Expanding the Cultural Forum (Kulturforum)

The Museum of the Twentieth Century

Over the coming years, the Museum of the Twentieth Century is to be constructed close to Potsdamer Platz in the heart of Berlin. Located between the New National Gallery (Neue Nationalgalerie) and Berlin’s renowned Philharmonic Hall, the new museum represents a major step towards completing the Kulturforum. After opening, the museum will have around 9000 square metres of exhibition space to show major works from the second half of the twentieth century. The museum has been designed by the Swiss architectural office Herzog & de Meuron. The striking interior design includes two intersecting boulevards inviting visitors to explore the museum. On two different levels, the boulevards run north-south and east-west, opening up diverse views of the exhibition rooms and the artworks. The museum is scheduled to be completed in 2026.

Developments in Berlin’s historical core

The House of One

A new and unique multifaith centre, the House of One will be constructed on the old St. Peter’s Church site going back around 800 years to when Berlin was founded. Perfectly capturing the project’s vision, the new building by the Kuehn Malvezzi architectural office has a large central domed hall linking the prayer rooms of the three major monotheistic religions – a mosque, a synagogue, and a church. The House of One is a house of worship and interfaith dialogue between religious communities, a place of peaceful coexistence, tolerance, and mutual understanding. The festive groundbreaking ceremony is scheduled for 27 May 2021, and the building is expected to be completed in three to four years. The building is planned to start in 2021 with the opening in 2024/2025.

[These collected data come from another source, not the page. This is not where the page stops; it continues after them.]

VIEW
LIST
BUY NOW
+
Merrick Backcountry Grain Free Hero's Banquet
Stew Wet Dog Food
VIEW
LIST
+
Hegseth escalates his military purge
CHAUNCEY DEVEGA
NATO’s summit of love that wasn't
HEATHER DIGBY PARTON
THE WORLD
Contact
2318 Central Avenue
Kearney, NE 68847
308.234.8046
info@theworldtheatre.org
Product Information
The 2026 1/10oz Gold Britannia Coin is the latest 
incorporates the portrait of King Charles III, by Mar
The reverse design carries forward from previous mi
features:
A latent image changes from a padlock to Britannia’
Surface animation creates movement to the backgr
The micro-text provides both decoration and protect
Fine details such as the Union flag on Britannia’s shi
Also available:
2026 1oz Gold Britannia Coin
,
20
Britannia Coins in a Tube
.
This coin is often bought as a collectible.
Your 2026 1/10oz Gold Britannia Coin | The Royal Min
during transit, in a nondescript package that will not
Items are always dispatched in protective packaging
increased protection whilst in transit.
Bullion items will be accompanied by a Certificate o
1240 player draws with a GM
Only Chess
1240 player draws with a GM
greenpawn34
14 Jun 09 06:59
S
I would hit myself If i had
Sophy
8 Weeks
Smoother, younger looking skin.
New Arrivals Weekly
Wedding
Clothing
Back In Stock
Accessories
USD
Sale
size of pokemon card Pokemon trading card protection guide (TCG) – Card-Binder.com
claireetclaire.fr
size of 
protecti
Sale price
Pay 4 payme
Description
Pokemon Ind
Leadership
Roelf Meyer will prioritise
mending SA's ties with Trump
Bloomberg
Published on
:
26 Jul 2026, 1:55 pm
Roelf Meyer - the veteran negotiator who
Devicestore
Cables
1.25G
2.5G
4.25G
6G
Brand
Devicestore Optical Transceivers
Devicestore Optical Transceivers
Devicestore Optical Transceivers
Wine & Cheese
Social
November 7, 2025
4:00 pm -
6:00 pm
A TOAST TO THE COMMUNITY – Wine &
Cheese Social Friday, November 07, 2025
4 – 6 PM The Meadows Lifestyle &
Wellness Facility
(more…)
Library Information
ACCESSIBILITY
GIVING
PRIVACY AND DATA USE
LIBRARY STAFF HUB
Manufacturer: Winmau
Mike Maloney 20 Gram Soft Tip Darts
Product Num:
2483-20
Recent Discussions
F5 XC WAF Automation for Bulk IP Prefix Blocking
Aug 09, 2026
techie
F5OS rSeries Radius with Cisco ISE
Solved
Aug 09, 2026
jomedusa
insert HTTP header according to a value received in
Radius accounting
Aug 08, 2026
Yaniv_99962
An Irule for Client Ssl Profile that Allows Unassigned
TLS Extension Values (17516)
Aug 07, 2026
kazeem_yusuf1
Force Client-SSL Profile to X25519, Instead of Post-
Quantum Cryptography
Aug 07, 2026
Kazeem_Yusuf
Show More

Archaeological House on Petriplatz square

With excavations on Petriplatz uncovering traces of the city’s history as a medieval settlement, the square is ideal for Berlin’s new visitors centre for archaeological sites. The interactive displays in the multi-storey modern building take real-life examples to explain archaeological processes, from excavating an object to restoration and archiving. Uniquely, with the Archaeological House also an archaeological site under excavation, the archaeologists’ tasks can be presented in showcase workshops. The Archaeological House will not only also exhibit archaeological finds but offer events and seminars in a vibrant forum of exchange between experts and the general public. The groundbreaking ceremony is scheduled for 2023 with the opening at the end of that same year.